ESPE Abstracts

Introduction: Bartter syndrome type 2, is a rare genetically heterogenous disorder characterized by mutations in the KCNJ1 encoding the ROMK channel. This channel ensures adequate luminal potassium availability for the efficient functioning of the Na-K-2Cl co-transporter which is involved in salt reabsorption. Homozygous mutation in KCNJ1 commonly present with transient pseudohypoaldosteronism in the early neonatal period due to loss of ROMK function. We present a unique case of antenatal Bartter syndrome presenting with transient pseudohypoaldosteronism, failure to thrive and hypocalcaemic hypercalciuria, highlighting the challenges in diagnosis and management.

Case Presentation: A 15-day-old girl, born at 34 weeks gestation to non-consanguineous parents with a weight of 1.4 kg, was found to have hyponatraemia and hyperkalaemia, prompting referral to an endocrinologist. A family history of unexplained neonatal death associated with polyhydramnios and prematurity was noted. After excluding congenital adrenal hyperplasia, the patient was initially treated for transient pseudohypoaldosteronism with fludrocortisone. USS KUB revealed echogenic kidneys and unilateral pelvicalyceal dilatation, leading to nephrology consultation. Over the first year, she developed hypokalemia but blood gas analysis was normal. Subsequently developed bilateral nephrocalcinosis with hypercalciuria. Over time developed polyuria, hypokalaemic metabolic alkalosis with hypocalcaemic hypercalciuria. Whole exome sequence revealed biallelic KCNJ1 c.914G>A(p.Ser305Asn), variant of uncertain significant REVEL score approximating 1 indicating possible pathogenic outcome. She was started on indomethacin. Potassium and calcium doses were adjusted according to the response. Interestingly her parathyroid hormone level which was high initially started normalizing with appropriate treatment.
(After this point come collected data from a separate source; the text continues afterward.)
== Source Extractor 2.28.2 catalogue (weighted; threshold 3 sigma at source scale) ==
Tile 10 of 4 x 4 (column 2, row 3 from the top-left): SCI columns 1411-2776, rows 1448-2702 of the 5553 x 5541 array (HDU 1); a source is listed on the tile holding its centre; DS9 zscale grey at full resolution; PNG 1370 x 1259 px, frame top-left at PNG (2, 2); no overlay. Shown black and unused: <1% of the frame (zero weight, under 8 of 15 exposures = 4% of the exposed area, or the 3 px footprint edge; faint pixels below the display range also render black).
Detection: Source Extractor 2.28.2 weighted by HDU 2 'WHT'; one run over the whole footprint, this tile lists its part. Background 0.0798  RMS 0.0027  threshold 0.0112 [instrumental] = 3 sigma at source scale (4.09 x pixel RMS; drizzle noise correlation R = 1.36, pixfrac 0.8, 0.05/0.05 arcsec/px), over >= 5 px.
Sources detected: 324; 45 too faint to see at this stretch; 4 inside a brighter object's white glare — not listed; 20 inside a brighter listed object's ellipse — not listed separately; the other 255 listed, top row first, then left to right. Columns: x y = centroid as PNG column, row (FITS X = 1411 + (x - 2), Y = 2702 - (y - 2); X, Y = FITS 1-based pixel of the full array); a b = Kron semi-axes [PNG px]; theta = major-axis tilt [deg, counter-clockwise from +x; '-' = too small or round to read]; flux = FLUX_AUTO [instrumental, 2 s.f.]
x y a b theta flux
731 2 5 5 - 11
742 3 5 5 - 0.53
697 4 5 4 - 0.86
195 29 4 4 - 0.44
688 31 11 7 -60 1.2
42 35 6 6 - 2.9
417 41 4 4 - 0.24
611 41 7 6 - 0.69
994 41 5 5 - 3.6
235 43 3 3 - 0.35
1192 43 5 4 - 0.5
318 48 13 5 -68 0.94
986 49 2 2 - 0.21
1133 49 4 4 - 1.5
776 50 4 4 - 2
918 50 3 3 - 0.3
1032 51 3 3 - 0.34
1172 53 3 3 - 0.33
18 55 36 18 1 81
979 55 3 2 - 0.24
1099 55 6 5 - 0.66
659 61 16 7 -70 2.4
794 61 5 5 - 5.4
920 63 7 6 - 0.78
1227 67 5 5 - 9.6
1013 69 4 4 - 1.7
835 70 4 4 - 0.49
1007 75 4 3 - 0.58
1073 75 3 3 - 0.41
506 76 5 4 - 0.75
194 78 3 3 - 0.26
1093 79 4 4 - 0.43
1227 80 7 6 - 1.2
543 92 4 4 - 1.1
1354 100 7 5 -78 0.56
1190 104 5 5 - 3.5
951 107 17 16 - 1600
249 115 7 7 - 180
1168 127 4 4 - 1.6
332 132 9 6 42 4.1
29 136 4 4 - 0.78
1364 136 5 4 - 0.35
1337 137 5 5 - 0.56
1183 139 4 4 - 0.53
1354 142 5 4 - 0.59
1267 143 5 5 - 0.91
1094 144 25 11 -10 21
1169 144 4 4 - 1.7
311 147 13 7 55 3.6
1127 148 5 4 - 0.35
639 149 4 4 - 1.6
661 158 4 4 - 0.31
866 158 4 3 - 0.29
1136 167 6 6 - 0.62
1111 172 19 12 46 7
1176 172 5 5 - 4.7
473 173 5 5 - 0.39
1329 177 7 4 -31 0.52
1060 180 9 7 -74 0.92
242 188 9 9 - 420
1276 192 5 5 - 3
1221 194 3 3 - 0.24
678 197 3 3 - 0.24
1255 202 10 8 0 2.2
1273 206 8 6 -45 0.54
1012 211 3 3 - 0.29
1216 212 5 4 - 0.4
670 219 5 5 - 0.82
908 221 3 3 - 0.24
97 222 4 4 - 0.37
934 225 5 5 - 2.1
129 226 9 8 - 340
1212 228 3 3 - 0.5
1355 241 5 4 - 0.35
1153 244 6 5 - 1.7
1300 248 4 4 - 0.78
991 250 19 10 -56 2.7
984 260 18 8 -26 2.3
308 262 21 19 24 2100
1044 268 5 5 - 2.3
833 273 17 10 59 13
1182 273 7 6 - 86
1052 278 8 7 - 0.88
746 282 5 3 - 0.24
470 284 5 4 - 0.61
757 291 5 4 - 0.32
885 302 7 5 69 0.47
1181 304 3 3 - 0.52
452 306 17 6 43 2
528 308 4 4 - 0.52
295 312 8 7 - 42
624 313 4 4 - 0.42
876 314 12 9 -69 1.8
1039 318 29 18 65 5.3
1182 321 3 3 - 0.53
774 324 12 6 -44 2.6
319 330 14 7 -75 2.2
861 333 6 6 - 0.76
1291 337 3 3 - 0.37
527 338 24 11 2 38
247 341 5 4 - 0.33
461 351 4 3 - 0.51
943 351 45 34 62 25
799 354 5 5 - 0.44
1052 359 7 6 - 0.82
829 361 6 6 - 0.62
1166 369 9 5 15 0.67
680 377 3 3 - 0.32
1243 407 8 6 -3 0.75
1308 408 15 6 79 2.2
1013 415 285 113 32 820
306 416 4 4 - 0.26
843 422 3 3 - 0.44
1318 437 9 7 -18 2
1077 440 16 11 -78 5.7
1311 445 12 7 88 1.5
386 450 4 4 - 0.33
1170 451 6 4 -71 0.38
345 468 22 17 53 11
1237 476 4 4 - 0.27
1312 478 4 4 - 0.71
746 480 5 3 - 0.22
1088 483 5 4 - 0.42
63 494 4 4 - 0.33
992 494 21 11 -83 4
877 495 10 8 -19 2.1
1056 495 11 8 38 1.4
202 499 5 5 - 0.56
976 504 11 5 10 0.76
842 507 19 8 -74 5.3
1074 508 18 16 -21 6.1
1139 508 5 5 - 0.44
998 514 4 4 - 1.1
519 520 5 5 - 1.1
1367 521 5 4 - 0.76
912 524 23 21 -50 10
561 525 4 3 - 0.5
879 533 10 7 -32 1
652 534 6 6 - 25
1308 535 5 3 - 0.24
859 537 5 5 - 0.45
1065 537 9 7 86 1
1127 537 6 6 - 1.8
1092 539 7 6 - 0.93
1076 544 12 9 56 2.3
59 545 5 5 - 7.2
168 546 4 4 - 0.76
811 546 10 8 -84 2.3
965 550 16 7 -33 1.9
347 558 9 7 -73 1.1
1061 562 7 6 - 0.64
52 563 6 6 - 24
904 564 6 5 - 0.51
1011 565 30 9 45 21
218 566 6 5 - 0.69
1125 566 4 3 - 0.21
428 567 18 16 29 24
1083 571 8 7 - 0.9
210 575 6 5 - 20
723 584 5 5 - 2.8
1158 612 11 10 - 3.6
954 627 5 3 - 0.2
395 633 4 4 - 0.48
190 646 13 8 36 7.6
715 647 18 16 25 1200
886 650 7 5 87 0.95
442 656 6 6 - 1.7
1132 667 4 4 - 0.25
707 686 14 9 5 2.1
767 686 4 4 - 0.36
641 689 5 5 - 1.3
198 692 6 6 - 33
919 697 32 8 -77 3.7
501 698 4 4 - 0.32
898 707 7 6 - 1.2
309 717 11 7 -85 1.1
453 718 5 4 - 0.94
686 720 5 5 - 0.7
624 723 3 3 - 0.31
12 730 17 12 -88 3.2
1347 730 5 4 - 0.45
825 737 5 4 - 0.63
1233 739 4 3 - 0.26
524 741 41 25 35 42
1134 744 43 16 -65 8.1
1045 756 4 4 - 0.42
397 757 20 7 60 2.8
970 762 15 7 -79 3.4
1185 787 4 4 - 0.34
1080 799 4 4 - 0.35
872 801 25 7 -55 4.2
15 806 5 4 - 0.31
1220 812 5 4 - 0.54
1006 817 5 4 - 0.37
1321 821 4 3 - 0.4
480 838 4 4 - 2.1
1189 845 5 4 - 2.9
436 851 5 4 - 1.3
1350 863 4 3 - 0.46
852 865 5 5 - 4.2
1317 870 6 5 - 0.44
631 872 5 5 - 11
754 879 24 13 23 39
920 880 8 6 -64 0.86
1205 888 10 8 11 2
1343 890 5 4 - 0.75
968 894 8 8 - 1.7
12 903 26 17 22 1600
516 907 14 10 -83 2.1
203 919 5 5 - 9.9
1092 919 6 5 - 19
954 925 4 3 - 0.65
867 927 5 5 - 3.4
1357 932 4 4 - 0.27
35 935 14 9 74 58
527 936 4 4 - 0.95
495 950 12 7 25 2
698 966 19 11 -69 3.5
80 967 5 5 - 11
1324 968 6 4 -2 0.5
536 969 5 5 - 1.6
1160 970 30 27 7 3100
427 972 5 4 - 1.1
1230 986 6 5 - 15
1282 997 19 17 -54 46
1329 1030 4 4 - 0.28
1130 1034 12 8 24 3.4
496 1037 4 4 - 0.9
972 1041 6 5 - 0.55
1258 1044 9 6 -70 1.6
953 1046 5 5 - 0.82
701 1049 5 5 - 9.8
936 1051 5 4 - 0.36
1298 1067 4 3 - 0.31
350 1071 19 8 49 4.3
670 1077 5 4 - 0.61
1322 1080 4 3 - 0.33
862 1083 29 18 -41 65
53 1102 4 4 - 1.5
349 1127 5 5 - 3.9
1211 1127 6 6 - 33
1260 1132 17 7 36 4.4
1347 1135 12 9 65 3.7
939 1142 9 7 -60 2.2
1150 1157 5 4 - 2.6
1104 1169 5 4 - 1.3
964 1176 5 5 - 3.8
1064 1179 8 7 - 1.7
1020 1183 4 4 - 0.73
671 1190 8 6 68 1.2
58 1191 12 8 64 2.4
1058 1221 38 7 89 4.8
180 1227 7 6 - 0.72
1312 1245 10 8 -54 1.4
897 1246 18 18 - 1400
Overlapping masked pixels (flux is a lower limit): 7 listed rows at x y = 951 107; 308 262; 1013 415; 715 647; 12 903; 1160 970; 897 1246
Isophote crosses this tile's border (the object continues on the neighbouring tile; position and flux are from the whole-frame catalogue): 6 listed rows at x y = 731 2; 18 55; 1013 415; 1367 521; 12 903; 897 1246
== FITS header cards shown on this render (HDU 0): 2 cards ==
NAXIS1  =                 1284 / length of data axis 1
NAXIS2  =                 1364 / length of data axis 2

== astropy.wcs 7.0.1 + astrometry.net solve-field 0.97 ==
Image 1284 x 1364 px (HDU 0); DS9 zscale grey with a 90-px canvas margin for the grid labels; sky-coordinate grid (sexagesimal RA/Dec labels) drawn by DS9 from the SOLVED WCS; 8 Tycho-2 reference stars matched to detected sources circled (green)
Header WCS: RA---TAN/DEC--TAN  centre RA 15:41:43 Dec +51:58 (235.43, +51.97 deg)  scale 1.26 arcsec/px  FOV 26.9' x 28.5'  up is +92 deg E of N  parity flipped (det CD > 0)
Conclusion: Bartter syndrome type 2 presents a diagnostic challenge, particularly when initial symptoms mimic other conditions. Notably, hypercalciuria is characteristic of this syndrome, suggesting that the hypocalcaemia observed may have resulted from polyuria-associated hypercalciuria. Genetic testing plays a pivotal role in unraveling such complexities, guiding targeted therapeutic interventions to alleviate symptoms and improve patient outcomes. Early recognition and tailored management are paramount in mitigating the morbidity associated with rare genetic disorders.